As Finance Minister, Laughren was frequently criticized for presiding over a series of budget deficits (his 1991 budget proclaimed a deficit of almost ten billion dollars) without significant job creation. Laughren's defenders have noted that much of North America was mired in a significant recession during this period, and that the outgoing Liberal government of David Peterson significantly underestimated expenditure costs in 1990. It has also been noted that Laughren's budgets after 1991 were generally focused on deficit-cutting measures.

Despite his previous reputation for being on the left wing of the party, Laughren emerged as a proponent of austerity measures and generally centrist policies during his time in government. He also became known as Bob Rae's closest ally in cabinet, notwithstanding their previous differences. Along with Rae, he supported the party's withdrawal from an earlier pledge to introduce public automobile insurance in the province in 1991. He also approved the introduction of casinos to the province, and was a leading proponent of the Social Contract in 1993.

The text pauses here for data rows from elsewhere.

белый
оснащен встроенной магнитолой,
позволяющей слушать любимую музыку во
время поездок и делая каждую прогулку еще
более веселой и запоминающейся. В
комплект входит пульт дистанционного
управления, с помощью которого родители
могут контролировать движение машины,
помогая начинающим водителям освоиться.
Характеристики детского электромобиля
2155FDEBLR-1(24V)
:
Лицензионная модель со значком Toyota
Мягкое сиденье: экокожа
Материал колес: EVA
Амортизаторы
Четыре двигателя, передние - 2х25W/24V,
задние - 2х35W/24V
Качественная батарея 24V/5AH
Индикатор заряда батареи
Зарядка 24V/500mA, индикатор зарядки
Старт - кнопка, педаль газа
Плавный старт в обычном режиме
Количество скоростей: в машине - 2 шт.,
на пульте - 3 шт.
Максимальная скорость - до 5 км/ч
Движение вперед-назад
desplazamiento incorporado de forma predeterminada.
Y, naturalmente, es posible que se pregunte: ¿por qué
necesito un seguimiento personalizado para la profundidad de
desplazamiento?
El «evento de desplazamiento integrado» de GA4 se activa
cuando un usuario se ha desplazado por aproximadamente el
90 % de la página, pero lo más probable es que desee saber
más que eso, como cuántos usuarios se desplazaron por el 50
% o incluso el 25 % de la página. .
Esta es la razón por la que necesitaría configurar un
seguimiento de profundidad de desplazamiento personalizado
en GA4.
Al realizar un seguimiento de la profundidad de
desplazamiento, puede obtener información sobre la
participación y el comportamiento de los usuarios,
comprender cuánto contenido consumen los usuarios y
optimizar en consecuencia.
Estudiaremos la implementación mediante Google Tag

As the province's first socialist Finance Minister, Laughren was nicknamed "Pink Slip Floyd" by the right-wing Sun Media tabloid newspapers and public sector unions OPSEU and CUPE alike. When Liberal Robert Nixon retired from the legislature in 1992, Laughren became its longest-serving member.

The NDP government was defeated in the 1995 provincial election, although Laughren was able to retain Nickel Belt with a somewhat reduced majority. In 1996, he was the only New Democratic MPP from northern Ontario to support Frances Lankin's unsuccessful bid to replace Rae as party leader.

===Cabinet positions===

Rae ministry, Province of Ontario (1990–1995)
Cabinet posts (3)
| Predecessor | Office | Successor |
| Ministry Created | Minister of Finance 1993–1995 | Ernie Eves |
| Robert Nixon | Minister of Economics and Treasurer 1990–1993 | Ministry Abolished |
| Robert Nixon | Deputy Premier of Ontario 1990–1995 | Ernie Eves |

==Later life==
He retired in 1998 and was appointed as chair the Ontario Energy Board. He served a three-year term. In 2001, Laughren was appointed to the Board of Governors for Laurentian University. In 2010, he was made Chair of the Board. In 2000, he received an honorary Doctor of Laws degree from that institution.

In 2006, he was appointed by Greater Sudbury mayor David Courtemanche to chair an advisory committee to review and recommend improvements to city services in the five-year-old amalgamated city. Laughren offered 34 recommendations for service improvements when he presented his final report on January 10, 2007.

In 2012, Laughren was appointed to a three-member panel along with Murray Elston and David McFadden to study Ontario's electricity distribution system. They released a report that recommended the 73 power distribution utilities be reduced to between 8 and 12 with at least 400,000 customers in each of the new utilities. In 2017, he was made a member of the Order of Ontario.